Paul Heaton & Jacqui Abbott @ SEC Armadillo, Glasgow, 24 Nov
Paul Heaton & Jacqui Abbott play a magic mix of new and old songs and aren't afraid to play the classics from The Beautiful South and The Housemartins back catalogues
If you weren't familiar with the two people on stage at the Armadillo tonight, you might think, especially if you were of a certain age, that Ron Dixon from Brookside has teamed up with Elizabeth Hurley's as yet unknown sister and formed a singing act. But everyone here is familiar with them: it's Paul Heaton and Jacqui Abbott from The Beautiful South with a braw backing band. The jaded gig-goer's nightmare, the gig in which the band don't play any of their old songs, is completely avoided tonight. There are a couple from new album Crooked Calypso right up front, but not to get them out of the way or anything: The Lord is a White Con and She Got the Garden are timely-themed singalongs.
The Beautiful South's 1996 song Have Fun from Blue is the Colour is played, and the audience look round to see who's else is standing up to dance. It's a reminder that the South's tootling tunes often belied their sad lyrics: 'Have fun / And if you can't have fun / Have someone else's fun / 'Cause someone sure had mine'. As the concert goes on, Beautiful South and Housemartins songs are played, Paul Heaton does his 'I'm a little teapot' dance wearing a big green outdoors-y jacket. It's a cold evening alright, but he won't feel the benefit when he's outside.
The main surprise of the evening is a piper who appears near the end and toots out Flower of Scotland. Once he's out of the way, there's more beloved songs from the back catalogue, and we're glad that Paul Heaton and Jacqui Abbott aren't too precious to lead with their new songs to the exclusion of older ones.

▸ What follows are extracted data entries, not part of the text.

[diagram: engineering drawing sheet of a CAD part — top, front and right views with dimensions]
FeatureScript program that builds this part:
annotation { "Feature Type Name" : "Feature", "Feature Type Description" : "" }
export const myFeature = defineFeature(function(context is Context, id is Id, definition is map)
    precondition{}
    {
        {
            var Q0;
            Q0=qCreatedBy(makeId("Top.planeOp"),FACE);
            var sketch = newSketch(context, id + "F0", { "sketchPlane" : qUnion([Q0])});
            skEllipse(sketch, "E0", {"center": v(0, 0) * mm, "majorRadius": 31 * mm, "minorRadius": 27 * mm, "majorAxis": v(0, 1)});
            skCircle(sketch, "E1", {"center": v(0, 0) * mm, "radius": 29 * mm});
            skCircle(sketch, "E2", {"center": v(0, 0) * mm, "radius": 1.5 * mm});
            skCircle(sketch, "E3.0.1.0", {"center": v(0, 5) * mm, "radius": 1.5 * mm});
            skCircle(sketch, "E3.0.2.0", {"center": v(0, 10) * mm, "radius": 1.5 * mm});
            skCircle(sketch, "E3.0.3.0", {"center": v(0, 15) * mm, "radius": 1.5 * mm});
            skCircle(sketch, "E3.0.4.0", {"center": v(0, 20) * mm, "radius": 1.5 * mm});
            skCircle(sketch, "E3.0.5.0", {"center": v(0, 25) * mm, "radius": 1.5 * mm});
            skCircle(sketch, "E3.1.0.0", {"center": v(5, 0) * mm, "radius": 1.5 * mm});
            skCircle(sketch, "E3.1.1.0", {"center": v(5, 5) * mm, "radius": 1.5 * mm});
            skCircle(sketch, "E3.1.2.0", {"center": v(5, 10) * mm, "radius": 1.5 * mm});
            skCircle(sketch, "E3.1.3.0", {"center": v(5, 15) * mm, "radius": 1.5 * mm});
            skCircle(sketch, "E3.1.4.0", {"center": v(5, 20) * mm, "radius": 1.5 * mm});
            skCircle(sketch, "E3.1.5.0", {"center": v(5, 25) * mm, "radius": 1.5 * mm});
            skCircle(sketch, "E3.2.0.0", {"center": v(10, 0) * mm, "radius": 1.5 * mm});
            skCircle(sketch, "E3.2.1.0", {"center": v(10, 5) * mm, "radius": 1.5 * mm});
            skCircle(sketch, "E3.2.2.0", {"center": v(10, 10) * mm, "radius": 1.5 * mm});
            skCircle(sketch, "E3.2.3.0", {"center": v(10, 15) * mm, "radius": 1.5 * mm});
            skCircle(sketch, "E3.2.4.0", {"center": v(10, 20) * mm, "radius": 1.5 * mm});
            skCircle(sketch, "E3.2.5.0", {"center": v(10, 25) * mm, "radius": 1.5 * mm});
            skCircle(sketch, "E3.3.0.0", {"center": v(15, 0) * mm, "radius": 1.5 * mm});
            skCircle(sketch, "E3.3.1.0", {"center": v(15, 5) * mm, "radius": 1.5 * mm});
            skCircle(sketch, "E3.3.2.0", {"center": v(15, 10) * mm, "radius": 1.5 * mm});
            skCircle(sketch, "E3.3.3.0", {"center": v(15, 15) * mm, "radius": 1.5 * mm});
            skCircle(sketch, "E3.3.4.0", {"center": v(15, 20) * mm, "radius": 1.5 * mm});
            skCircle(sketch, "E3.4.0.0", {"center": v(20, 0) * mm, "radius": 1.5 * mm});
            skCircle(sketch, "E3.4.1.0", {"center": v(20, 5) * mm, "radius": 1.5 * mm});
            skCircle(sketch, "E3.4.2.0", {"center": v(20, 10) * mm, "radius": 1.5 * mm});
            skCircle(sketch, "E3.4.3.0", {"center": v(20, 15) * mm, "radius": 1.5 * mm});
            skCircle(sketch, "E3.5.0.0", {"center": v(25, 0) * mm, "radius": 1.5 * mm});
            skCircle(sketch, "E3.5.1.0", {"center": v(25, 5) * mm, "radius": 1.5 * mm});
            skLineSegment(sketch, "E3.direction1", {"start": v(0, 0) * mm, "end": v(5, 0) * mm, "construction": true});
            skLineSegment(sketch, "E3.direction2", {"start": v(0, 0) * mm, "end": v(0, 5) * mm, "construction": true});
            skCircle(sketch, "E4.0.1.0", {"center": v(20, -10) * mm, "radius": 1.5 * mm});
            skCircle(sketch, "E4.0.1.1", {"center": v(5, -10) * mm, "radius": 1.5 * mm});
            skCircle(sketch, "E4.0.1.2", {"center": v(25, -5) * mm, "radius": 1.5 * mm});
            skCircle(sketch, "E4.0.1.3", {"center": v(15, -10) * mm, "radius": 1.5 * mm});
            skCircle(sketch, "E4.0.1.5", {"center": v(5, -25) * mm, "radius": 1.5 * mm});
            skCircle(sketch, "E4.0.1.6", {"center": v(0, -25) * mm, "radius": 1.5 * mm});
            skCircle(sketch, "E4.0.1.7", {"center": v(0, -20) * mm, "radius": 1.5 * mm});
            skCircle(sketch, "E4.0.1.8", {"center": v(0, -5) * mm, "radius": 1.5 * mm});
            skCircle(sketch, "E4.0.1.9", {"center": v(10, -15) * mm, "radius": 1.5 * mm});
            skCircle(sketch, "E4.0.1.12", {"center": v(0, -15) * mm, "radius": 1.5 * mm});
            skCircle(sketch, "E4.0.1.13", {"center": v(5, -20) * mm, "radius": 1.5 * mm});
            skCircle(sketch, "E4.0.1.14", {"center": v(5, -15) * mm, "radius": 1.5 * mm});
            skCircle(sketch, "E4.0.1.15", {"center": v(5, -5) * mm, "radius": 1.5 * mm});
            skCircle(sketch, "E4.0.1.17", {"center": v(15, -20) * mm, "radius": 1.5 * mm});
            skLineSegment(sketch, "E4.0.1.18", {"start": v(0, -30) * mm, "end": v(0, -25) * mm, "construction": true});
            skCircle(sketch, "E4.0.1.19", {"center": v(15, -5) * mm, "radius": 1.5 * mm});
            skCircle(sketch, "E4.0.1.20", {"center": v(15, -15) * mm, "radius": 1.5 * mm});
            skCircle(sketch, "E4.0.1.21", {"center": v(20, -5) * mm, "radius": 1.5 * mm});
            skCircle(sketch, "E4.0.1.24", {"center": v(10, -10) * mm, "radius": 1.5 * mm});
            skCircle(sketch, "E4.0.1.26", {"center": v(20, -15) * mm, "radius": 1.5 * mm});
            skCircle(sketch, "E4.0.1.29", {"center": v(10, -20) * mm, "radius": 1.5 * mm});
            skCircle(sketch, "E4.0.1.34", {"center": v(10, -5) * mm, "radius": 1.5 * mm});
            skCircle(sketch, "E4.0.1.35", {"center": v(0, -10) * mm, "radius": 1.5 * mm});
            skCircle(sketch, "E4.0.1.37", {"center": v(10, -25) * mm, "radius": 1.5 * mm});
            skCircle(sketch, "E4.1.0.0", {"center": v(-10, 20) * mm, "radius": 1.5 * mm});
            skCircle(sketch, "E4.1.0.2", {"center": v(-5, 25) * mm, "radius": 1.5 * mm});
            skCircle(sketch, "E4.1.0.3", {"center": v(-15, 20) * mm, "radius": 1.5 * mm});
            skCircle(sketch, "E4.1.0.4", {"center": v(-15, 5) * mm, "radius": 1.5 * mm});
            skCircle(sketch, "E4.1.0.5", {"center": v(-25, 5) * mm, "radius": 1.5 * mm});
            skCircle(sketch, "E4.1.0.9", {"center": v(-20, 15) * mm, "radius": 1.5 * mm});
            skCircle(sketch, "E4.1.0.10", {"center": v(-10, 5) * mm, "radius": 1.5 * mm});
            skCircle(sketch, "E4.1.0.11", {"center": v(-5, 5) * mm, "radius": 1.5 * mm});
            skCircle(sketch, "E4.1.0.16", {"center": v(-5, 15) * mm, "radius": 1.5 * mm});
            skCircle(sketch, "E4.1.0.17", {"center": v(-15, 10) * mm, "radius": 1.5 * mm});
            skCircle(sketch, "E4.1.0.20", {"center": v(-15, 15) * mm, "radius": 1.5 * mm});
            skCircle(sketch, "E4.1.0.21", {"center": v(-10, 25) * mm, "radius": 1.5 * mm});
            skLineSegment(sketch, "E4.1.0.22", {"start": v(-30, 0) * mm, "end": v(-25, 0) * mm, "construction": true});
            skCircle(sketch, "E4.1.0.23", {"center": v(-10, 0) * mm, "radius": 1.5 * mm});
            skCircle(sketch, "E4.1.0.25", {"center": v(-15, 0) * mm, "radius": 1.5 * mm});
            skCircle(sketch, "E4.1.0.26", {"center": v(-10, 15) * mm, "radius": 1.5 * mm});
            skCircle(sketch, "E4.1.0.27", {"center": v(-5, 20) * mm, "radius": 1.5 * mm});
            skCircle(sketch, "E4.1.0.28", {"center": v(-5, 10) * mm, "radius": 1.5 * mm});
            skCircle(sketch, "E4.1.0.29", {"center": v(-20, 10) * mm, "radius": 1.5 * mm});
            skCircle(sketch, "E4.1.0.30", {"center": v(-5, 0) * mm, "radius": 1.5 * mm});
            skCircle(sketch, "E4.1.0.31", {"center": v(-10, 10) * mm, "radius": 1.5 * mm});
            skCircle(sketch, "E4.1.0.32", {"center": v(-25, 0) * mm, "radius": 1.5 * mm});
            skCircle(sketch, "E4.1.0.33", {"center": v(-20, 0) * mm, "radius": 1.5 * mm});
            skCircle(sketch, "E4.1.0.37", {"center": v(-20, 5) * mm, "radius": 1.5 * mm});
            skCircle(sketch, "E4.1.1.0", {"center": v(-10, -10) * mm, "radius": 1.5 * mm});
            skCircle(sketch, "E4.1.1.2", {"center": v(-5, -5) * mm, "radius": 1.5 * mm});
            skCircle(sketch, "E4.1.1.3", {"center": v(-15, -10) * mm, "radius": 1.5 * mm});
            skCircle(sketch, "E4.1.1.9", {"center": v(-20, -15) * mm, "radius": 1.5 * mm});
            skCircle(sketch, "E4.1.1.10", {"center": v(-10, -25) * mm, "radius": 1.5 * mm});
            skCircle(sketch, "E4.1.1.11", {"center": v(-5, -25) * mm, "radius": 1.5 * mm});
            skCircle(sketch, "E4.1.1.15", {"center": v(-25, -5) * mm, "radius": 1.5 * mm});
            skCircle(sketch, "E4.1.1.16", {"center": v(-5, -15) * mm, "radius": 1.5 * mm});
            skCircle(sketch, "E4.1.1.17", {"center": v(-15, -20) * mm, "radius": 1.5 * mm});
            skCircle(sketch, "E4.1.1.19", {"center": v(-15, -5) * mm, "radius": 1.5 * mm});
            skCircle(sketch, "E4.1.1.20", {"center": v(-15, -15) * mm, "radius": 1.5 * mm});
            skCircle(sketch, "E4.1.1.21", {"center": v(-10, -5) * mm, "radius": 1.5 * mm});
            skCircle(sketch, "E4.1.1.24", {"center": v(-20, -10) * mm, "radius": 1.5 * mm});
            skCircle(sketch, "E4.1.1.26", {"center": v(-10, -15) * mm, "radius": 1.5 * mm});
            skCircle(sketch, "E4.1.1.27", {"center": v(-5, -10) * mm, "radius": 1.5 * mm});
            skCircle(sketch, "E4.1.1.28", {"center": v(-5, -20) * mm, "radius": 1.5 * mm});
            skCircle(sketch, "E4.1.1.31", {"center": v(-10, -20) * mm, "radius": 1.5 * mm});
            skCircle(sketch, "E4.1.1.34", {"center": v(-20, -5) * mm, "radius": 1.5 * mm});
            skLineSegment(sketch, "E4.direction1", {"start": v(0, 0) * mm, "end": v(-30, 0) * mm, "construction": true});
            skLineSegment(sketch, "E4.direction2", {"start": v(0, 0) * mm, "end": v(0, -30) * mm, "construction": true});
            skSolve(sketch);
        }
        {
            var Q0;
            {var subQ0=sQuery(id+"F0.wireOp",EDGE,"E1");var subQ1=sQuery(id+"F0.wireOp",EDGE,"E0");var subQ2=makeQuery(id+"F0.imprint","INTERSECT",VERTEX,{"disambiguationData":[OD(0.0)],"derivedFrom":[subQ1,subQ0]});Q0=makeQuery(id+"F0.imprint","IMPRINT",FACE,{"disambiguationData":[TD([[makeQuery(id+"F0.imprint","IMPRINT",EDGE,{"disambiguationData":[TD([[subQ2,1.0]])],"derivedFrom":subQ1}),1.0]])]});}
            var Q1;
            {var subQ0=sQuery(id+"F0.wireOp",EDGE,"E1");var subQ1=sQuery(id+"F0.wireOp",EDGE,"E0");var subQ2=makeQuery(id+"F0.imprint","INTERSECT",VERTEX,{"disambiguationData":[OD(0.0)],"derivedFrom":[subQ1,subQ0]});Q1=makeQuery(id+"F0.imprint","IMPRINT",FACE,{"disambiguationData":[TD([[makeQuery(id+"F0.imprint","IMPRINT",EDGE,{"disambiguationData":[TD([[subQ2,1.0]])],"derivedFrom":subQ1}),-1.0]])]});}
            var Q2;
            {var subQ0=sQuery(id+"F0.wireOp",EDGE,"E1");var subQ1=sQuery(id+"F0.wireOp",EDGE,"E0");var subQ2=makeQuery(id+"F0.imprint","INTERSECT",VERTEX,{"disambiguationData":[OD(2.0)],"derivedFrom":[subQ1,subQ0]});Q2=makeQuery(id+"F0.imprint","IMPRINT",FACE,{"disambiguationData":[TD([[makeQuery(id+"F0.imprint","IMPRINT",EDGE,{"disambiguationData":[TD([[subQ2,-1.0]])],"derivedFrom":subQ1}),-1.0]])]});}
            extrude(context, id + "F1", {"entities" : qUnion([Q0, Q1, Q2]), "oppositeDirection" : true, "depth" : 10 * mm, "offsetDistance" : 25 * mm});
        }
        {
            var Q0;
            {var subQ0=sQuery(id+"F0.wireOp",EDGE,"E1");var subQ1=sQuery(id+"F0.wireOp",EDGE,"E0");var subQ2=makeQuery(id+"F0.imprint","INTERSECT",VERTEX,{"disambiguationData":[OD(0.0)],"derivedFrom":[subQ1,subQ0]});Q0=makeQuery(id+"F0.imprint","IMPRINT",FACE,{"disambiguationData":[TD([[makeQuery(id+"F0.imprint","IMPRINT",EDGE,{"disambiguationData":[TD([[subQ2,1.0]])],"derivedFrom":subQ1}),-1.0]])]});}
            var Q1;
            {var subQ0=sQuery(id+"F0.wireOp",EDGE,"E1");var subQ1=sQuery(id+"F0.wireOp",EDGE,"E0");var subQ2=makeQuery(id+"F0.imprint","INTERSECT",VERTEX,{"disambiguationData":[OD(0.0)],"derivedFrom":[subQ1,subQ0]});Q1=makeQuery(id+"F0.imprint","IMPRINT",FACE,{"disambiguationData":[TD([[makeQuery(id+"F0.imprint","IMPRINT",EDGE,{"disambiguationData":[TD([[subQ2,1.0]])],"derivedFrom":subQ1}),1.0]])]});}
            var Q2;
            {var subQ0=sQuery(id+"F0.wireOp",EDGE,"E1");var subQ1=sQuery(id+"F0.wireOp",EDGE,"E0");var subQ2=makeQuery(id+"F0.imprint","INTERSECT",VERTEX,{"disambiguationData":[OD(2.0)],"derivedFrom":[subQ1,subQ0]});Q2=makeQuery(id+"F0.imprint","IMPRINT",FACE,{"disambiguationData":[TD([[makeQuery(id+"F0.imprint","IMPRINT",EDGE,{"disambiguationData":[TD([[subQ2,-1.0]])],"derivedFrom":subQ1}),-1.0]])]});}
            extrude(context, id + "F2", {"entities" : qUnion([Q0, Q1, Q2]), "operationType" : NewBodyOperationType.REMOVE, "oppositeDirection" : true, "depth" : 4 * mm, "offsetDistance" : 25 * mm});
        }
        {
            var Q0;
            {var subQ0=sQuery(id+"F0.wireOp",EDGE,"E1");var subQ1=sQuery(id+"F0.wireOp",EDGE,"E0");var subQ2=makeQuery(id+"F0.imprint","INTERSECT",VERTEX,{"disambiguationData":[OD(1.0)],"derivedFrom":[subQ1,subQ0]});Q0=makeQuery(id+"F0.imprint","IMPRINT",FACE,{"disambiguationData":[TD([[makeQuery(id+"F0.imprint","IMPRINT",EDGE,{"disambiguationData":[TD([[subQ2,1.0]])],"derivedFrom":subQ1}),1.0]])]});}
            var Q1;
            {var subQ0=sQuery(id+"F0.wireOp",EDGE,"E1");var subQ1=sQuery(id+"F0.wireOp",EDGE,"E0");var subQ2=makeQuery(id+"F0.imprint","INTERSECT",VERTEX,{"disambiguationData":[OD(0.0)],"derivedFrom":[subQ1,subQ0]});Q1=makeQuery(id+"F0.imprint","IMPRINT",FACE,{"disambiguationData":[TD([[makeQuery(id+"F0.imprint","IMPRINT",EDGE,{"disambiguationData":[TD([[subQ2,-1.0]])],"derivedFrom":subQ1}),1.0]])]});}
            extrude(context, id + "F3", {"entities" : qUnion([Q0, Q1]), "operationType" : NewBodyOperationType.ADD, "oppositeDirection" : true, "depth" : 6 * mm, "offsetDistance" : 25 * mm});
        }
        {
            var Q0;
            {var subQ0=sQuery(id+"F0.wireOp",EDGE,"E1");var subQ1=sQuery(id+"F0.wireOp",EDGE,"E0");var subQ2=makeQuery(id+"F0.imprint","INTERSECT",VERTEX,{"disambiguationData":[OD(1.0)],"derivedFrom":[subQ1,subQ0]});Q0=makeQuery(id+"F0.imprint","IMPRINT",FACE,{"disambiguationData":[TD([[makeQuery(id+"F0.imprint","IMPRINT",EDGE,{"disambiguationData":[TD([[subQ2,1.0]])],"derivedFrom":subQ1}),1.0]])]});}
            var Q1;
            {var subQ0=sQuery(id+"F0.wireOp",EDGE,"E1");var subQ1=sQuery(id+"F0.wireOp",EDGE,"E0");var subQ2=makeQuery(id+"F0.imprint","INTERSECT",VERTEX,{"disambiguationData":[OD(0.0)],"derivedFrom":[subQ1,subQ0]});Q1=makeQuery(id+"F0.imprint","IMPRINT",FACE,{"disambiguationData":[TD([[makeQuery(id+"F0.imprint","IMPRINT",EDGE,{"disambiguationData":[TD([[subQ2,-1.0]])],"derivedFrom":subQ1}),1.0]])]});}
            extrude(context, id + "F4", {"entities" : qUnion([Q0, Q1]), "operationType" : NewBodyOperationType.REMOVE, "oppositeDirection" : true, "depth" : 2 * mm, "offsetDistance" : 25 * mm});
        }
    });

In a sense, these are at once songs for whoever and songs which feel somehow targeted to us personally: both popular as heck and feeling like darts aimed at us alone. This, certainly tonight, seems to account for the appeal of Heaton and Abbott. Familiarity breeds content, and things carry on up the railway station as the gig attendees spill out and bellow out their favourite South songs. In a gig where everything is more or less expected, there's the reminder that there can be that extra element that nobody quite plans for which makes it magic.